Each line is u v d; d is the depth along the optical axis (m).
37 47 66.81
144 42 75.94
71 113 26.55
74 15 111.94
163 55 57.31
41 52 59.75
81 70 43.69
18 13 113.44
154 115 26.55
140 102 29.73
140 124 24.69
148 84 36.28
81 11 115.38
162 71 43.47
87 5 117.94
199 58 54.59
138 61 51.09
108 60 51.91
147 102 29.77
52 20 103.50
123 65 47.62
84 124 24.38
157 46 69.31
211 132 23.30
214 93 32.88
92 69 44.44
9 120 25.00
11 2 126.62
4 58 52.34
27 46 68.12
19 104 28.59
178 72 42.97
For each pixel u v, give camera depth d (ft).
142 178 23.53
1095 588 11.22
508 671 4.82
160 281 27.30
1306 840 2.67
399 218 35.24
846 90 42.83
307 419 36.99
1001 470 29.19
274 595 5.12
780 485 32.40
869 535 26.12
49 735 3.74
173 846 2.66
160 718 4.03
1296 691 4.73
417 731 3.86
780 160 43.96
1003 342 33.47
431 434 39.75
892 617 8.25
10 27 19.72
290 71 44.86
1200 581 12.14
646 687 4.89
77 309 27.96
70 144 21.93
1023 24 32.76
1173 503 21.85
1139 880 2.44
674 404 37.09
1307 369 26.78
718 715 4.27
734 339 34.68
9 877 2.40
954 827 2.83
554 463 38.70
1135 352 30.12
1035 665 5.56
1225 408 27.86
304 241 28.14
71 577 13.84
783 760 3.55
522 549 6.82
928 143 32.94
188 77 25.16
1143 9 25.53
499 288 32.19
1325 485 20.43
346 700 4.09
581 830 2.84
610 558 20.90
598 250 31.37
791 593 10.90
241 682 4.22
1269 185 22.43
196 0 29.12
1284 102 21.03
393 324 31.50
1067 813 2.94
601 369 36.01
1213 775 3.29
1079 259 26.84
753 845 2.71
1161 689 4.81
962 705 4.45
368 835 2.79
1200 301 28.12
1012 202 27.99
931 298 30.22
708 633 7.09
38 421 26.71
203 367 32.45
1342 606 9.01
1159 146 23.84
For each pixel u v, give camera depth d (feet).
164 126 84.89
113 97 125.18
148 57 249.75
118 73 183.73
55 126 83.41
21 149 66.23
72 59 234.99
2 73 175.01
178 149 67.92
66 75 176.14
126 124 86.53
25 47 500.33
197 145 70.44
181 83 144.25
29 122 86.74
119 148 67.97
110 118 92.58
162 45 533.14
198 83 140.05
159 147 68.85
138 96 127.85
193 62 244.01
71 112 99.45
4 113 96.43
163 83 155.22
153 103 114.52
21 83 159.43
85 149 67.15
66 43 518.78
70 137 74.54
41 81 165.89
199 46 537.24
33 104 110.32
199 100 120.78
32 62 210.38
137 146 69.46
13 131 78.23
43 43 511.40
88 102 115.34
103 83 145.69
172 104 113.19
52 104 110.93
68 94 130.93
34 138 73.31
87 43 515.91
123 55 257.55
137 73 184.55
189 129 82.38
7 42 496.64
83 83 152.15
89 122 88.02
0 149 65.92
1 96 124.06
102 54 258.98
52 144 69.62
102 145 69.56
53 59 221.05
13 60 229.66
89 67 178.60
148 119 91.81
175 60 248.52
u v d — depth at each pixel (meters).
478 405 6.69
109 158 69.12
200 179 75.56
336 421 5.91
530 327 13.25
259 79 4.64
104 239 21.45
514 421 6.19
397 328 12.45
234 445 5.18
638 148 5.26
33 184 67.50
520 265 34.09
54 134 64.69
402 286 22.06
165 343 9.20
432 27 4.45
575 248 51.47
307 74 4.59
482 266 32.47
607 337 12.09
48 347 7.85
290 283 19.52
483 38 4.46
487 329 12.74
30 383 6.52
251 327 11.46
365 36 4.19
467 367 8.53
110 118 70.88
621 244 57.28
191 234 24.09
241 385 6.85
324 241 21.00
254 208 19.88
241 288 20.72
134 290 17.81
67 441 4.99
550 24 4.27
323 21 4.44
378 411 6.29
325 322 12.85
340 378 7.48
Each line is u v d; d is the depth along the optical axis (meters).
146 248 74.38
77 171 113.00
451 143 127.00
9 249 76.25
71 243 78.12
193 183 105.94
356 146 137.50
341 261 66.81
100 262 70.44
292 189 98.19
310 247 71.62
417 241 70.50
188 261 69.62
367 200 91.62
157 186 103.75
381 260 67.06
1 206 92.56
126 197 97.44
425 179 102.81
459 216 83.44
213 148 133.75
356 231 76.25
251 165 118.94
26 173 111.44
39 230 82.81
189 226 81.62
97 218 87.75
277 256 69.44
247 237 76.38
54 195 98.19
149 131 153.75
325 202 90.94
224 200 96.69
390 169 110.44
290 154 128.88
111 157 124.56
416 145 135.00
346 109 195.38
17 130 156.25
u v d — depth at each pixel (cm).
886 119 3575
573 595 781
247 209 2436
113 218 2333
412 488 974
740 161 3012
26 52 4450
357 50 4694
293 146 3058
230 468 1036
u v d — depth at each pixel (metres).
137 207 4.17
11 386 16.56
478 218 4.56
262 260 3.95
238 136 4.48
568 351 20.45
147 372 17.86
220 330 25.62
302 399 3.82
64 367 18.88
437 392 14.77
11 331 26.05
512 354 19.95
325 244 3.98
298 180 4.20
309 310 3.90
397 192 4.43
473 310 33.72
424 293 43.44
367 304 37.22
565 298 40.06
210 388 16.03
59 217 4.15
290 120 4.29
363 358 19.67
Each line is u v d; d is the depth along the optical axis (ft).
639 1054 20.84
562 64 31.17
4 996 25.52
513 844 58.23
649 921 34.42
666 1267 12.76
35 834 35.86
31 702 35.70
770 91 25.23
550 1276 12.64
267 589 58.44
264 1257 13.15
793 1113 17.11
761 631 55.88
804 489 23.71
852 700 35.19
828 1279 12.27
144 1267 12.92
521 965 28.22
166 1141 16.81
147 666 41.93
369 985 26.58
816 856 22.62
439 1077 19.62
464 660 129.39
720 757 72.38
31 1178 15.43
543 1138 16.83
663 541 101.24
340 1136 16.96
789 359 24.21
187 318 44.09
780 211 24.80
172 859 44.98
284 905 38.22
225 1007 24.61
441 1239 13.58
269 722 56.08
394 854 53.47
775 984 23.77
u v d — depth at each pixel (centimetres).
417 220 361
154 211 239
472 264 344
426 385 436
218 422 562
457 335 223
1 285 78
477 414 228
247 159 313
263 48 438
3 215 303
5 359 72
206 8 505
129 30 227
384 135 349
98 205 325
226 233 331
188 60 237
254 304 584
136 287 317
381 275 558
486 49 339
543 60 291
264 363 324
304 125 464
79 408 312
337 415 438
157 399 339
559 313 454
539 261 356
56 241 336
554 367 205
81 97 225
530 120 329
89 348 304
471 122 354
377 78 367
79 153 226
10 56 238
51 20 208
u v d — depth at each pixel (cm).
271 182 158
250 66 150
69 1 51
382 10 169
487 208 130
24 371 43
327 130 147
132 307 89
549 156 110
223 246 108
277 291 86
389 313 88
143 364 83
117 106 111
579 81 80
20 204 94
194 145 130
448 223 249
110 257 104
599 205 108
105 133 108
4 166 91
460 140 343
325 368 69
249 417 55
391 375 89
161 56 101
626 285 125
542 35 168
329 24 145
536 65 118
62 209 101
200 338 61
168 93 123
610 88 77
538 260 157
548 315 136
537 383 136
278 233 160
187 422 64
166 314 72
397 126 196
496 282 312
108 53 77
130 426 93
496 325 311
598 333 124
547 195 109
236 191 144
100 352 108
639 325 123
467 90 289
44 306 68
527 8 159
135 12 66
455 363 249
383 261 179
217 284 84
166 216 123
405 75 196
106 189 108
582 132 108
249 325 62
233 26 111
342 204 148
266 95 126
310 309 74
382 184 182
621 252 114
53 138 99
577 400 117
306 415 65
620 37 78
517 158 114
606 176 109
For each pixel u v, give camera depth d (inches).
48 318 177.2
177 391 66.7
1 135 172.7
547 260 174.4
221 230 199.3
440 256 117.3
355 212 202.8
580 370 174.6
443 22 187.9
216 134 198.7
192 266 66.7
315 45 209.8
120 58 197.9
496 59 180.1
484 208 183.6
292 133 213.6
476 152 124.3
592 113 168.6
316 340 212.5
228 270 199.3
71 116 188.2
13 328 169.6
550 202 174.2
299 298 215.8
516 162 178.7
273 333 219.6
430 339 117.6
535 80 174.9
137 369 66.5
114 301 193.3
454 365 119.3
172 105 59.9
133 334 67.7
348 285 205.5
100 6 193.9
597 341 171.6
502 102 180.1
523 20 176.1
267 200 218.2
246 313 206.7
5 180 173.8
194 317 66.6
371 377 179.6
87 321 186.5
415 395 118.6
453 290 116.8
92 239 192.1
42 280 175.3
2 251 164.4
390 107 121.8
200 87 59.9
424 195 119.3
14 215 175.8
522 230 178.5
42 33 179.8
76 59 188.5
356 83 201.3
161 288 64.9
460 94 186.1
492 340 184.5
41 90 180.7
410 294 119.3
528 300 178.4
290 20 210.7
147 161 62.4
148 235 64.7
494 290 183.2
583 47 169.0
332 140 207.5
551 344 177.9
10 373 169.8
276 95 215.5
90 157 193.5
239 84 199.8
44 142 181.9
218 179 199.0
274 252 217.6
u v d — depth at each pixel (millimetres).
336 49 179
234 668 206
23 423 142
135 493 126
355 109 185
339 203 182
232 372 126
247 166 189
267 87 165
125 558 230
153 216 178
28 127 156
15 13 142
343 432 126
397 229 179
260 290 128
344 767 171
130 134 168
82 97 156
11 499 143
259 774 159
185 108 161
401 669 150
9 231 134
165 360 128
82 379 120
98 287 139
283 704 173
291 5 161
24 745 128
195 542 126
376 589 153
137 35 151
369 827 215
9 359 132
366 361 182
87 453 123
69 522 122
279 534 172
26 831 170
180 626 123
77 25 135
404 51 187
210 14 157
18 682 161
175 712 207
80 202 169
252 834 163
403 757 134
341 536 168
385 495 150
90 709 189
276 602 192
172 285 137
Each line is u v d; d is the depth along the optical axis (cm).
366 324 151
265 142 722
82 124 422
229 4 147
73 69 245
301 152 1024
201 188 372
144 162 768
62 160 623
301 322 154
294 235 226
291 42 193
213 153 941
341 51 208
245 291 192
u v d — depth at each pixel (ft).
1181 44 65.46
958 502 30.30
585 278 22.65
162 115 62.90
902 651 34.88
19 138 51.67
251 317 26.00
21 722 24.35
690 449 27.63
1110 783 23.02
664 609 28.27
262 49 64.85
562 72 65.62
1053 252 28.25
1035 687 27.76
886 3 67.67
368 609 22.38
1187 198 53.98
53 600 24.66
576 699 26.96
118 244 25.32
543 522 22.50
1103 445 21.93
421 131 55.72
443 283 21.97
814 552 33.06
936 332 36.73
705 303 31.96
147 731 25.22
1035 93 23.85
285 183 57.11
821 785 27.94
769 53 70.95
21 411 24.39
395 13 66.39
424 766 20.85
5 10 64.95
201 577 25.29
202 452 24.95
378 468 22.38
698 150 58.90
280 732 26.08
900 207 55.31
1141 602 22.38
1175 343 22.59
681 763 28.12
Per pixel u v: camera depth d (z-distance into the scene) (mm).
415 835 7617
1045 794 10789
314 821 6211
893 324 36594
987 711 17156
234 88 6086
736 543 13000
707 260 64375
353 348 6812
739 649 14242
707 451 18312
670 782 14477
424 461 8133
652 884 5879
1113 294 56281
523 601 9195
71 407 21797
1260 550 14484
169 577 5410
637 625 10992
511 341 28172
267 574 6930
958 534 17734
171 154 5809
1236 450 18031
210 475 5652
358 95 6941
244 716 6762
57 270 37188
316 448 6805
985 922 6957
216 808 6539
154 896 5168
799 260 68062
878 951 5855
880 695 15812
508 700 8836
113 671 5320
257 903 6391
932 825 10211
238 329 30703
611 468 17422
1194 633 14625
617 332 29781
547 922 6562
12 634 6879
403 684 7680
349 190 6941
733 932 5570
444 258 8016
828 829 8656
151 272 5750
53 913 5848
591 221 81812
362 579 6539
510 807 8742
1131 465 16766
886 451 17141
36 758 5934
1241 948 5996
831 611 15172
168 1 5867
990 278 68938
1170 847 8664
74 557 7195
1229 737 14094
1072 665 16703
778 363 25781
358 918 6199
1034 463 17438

### What you should do
Up to and including the line containing "49 735 3.74", please write out the listing exactly, starting from its first line.

### Exercise output
Each line is u v d; d is the depth along the optical axis (m).
37 47 66.81
144 42 75.94
71 113 26.55
74 15 111.94
163 55 57.31
41 52 59.75
81 70 43.69
18 13 113.44
154 115 26.55
140 102 29.73
140 124 24.69
148 84 36.28
81 11 115.38
162 71 43.47
87 5 117.94
199 58 54.59
138 61 51.09
108 60 51.91
147 102 29.77
52 20 103.50
123 65 47.62
84 124 24.38
157 46 69.31
211 132 23.30
214 93 32.88
92 69 44.44
9 120 25.00
11 2 126.62
4 58 52.34
27 46 68.12
19 104 28.59
178 72 42.97
For each pixel u v, give camera depth d (ft).
142 178 23.53
1095 588 11.22
508 671 4.82
160 281 27.30
1306 840 2.67
399 218 35.24
846 90 42.83
307 419 36.99
1001 470 29.19
274 595 5.12
780 485 32.40
869 535 26.12
49 735 3.74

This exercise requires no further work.